Amlodipine/olmesartan

Combination of
- Amlodipine: Calcium channel blocker
- Olmesartan: Angiotensin II antagonist

Clinical data
- Trade names: Azor, Sevikar
- Other names: Olmesartan/amlodipine
- AHFS/Drugs.com: Micromedex Detailed Consumer Information
- License data: US DailyMed: Amlodipine and olmesartan;
- Pregnancy category: AU: D;
- Routes of administration: By mouth
- ATC code: C09DB02 (WHO) ;

Legal status
- Legal status: AU: S4 (Prescription only); UK: POM (Prescription only); US: ℞-only;

Identifiers
- CAS Number: 28981-97-7;
- KEGG: D10285;

= Amlodipine/olmesartan =

Combination antihypertensive drug

Amlodipine/olmesartan, sold under the brand name Azor, among others is a fixed-dose combination medication used to treat high blood pressure.
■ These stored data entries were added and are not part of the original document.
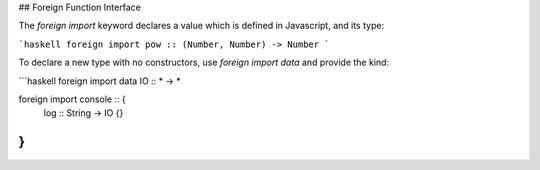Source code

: ## Foreign Function Interface

The `foreign import` keyword declares a value which is defined in Javascript, and its type:

```haskell
foreign import pow :: (Number, Number) -> Number
```

To declare a new type with no constructors, use `foreign import data` and provide the kind:

```haskell
foreign import data IO :: * -> *
	
foreign import console :: { 
  log :: String -> IO {} 
}
```
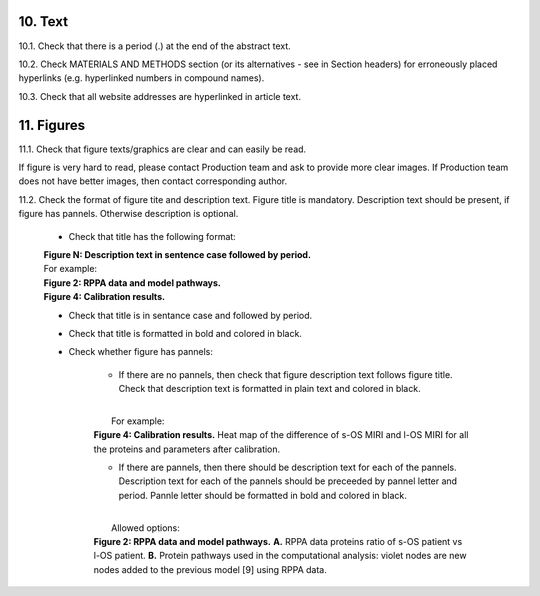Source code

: 10. Text
--------

10.1. Check that there is a period (.) at the end of the abstract text.

10.2. Check MATERIALS AND METHODS section (or its alternatives - see in Section headers) for erroneously placed hyperlinks (e.g. hyperlinked numbers in compound names).

10.3. Check that all website addresses are hyperlinked in article text.


11. Figures
-----------

11.1. Check that figure texts/graphics are clear and can easily be read.

If figure is very hard to read, please contact Production team and ask to provide more clear images. If Production team does not have better images, then contact corresponding author.

11.2. Check the format of figure tite and description text. Figure title is mandatory. Description text should be present, if figure has pannels. Otherwise description is optional.

		
	- Check that title has the following format:

	|	**Figure N: Description text in sentence case followed by period.** 
	
	|	For example:

	|	**Figure 2: RPPA data and model pathways.**
	|	**Figure 4: Calibration results.** 

	- Check that title is in sentance case and followed by period.

	- Check that title is formatted in bold and colored in black.

	- Check whether figure has pannels:

		+ If there are no pannels, then check that figure description text follows figure title. Check that description text is formatted in plain text and colored in black.

		|
		|	For example:

		|	**Figure 4: Calibration results.** Heat map of the difference of s-OS MIRI and l-OS MIRI for all the proteins and parameters after calibration.

		+ If there are pannels, then there should be description text for each of the pannels. Description text for each of the pannels should be preceeded by pannel letter and period. Pannle letter should be formatted in bold and colored in black.


		|
		|	Allowed options:

		|	**Figure 2: RPPA data and model pathways.** **A.** RPPA data proteins ratio of s-OS patient vs l-OS patient. **B.** Protein pathways used in the computational analysis: violet nodes are new nodes added to the previous model [9] using RPPA data.

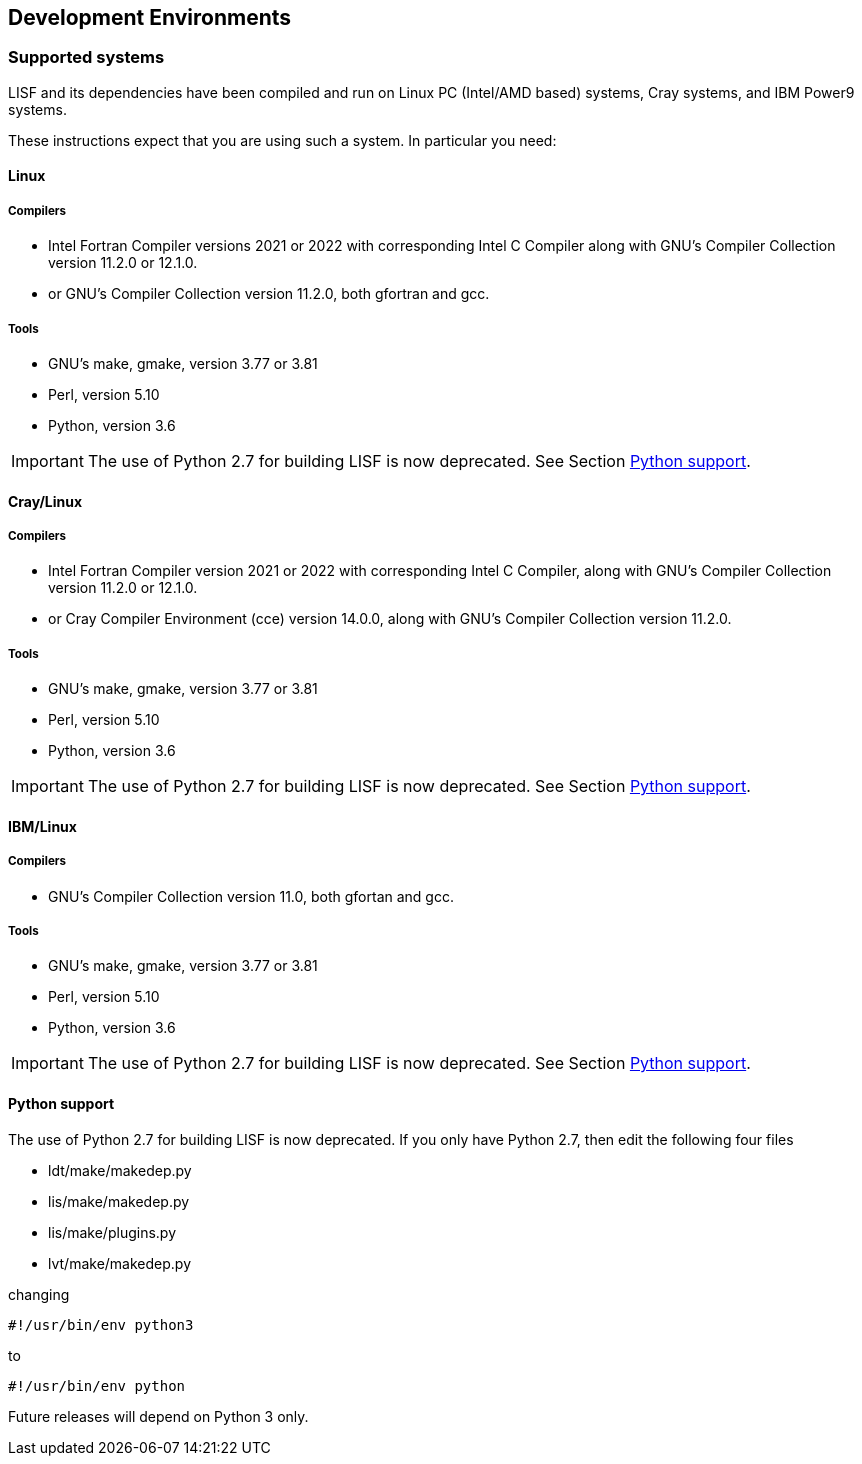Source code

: 
== Development Environments

=== Supported systems

LISF and its dependencies have been compiled and run on
Linux PC (Intel/AMD based) systems,
//IBM AIX systems
//SGI Altix systems
Cray systems,
and IBM Power9 systems.

These instructions expect that you are using such a system.  In particular you need:

==== Linux

===== Compilers

* Intel Fortran Compiler versions 2021 or 2022 with corresponding Intel C Compiler along with GNU`'s Compiler Collection version 11.2.0 or 12.1.0.
* or GNU`'s Compiler Collection version 11.2.0, both gfortran and gcc.

===== Tools

* GNU`'s make, gmake, version 3.77 or 3.81
* Perl, version 5.10
* Python, version 3.6

IMPORTANT: The use of Python 2.7 for building LISF is now deprecated.  See Section <<Python support>>.

//
//      *** or Absoft's Pro Fortran Software Developement Kit, version 10.0
//            with GNU`'s C and C++ compilers, gcc and g++, version 3.3.3
//
//      *** or Lahey/Fujitsu's Fortran 95 Compiler, release L6.00c
//            with GNU`'s C and C++ compilers, gcc and g++, version 3.3.3
//

==== Cray/Linux

===== Compilers

* Intel Fortran Compiler version 2021 or 2022 with corresponding Intel C Compiler, along with GNU`'s Compiler Collection version 11.2.0 or 12.1.0.
* or Cray Compiler Environment (cce) version 14.0.0, along with GNU`'s Compiler Collection version 11.2.0.

===== Tools

* GNU`'s make, gmake, version 3.77 or 3.81
* Perl, version 5.10
* Python, version 3.6

IMPORTANT: The use of Python 2.7 for building LISF is now deprecated.  See Section <<Python support>>.

==== IBM/Linux

===== Compilers

* GNU`'s Compiler Collection version 11.0, both gfortan and gcc.

===== Tools

* GNU`'s make, gmake, version 3.77 or 3.81
* Perl, version 5.10
* Python, version 3.6

IMPORTANT: The use of Python 2.7 for building LISF is now deprecated.  See Section <<Python support>>.

//
//   * IBM
//      ** XL Fortran version 10.1.0.6
//      ** GNU`'s make, gmake, version 3.77
//
//   * SGI Altix
//      ** Intel Fortran Compiler version 12
//      ** GNU`'s make, gmake, version 3.77

==== Python support

The use of Python 2.7 for building LISF is now deprecated.  If you only have Python 2.7, then edit the following four files

* ldt/make/makedep.py
* lis/make/makedep.py
* lis/make/plugins.py
* lvt/make/makedep.py

changing

```
#!/usr/bin/env python3
```

to

```
#!/usr/bin/env python
```

Future releases will depend on Python 3 only.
It contains amlodipine, as the besilate, a dihydropyridine calcium channel blocker, and olmesartan medoxomil, an angiotensin II receptor blocker.

Amlodipine/olmesartan was approved for medical use in the United States in September 2007. It is available as a generic medication.

== Medical uses ==
The combination is indicated for the treatment of hypertension, alone or with other antihypertensive agents, to lower blood pressure.

== History ==
The combination has been studied in clinical trials; one test showed it reduced blood pressure during a 24-hour period and was well tolerated.